If other nations’ economies lag, Lugovskyy said, it will influence how much the U.S. — and Indiana on its own — can export, and therefore how the American economy performs.

Another factor to consider, Lugovskyy said, is the strength of various currencies abroad. He said that although the U.S. is in competition with Europe economically, “we don’t want the euro to perform too badly.”

If the euro performs poorly, a decrease in demand for U.S. goods will occur again, which would hurt the U.S.

Lugovskyy said the reason to pay attention to Greece in particular isn’t necessarily to see how its economy is doing, but rather to see how the European Union responds.

“The question now is how much other European countries want to rescue Greece,” he said.

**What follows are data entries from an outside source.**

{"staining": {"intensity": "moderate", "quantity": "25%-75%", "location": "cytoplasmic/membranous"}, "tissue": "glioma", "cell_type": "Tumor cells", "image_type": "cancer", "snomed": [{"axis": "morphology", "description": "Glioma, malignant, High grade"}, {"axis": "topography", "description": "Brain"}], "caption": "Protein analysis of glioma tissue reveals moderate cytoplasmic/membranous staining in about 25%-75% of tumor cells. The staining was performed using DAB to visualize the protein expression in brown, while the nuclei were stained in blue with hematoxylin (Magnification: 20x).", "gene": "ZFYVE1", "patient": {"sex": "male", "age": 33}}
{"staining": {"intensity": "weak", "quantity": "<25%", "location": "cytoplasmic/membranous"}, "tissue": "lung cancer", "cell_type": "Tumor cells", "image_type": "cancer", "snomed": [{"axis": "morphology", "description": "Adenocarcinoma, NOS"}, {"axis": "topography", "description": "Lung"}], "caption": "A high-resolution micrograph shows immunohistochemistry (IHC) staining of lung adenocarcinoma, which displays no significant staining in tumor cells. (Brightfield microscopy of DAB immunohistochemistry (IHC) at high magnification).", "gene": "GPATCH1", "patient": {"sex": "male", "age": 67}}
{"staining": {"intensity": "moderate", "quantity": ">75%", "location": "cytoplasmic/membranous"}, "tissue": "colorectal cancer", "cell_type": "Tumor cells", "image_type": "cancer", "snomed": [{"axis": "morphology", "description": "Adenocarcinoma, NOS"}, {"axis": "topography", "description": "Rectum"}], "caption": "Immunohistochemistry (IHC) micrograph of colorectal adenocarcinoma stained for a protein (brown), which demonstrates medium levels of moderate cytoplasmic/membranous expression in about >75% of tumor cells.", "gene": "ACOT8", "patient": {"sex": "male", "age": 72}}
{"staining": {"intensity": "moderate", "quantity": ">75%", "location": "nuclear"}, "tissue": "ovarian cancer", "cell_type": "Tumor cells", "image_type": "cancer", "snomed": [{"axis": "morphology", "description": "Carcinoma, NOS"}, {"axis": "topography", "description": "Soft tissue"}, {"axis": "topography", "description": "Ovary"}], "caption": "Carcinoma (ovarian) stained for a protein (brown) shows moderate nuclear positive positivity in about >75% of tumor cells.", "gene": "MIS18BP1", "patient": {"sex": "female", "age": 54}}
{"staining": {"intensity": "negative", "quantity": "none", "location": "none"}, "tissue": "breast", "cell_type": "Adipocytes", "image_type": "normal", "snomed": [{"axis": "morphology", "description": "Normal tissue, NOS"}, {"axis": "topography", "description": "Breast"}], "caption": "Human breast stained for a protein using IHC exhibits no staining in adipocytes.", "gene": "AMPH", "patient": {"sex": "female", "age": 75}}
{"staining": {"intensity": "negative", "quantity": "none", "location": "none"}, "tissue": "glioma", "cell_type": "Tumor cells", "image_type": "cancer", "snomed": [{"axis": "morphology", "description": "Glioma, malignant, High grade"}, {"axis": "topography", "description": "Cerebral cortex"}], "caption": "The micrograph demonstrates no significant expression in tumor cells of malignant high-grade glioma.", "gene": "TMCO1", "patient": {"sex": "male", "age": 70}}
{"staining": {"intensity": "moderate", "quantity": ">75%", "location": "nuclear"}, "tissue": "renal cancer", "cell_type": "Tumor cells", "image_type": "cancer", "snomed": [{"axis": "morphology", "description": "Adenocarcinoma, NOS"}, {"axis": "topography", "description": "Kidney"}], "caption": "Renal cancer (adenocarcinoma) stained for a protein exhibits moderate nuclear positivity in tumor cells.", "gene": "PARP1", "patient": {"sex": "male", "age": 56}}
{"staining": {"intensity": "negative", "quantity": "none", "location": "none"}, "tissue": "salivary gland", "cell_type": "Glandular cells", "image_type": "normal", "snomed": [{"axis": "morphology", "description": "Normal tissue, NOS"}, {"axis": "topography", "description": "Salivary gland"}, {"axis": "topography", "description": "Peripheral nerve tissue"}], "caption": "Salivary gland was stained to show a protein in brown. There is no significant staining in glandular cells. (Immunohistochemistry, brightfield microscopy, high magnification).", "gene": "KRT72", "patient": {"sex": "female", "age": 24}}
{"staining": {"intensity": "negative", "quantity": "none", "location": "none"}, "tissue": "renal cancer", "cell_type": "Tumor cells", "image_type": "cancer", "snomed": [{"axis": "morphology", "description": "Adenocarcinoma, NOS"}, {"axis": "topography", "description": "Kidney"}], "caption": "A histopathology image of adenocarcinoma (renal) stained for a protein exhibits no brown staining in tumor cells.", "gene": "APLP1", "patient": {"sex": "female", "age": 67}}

This could be costly, again decreasing the desire for U.S. goods. Two of the nations that would need to bail out Greece — the United Kingdom and Germany — are also top importers of goods from Indiana, according to the Indiana Business Research Center, although the center was unavailable for comment.

Lugovskyy said there is a small chance Greece will be kicked out of the European Union. However, he also noted the question of Greece’s status isn’t necessarily the most important issue to be concerned about right now from an American perspective.

The biggest concern with Greece, he said, is how this will affect trade with other countries in the EU.

“Maybe that’s why we should pay attention in Greece,” Lugovskyy said.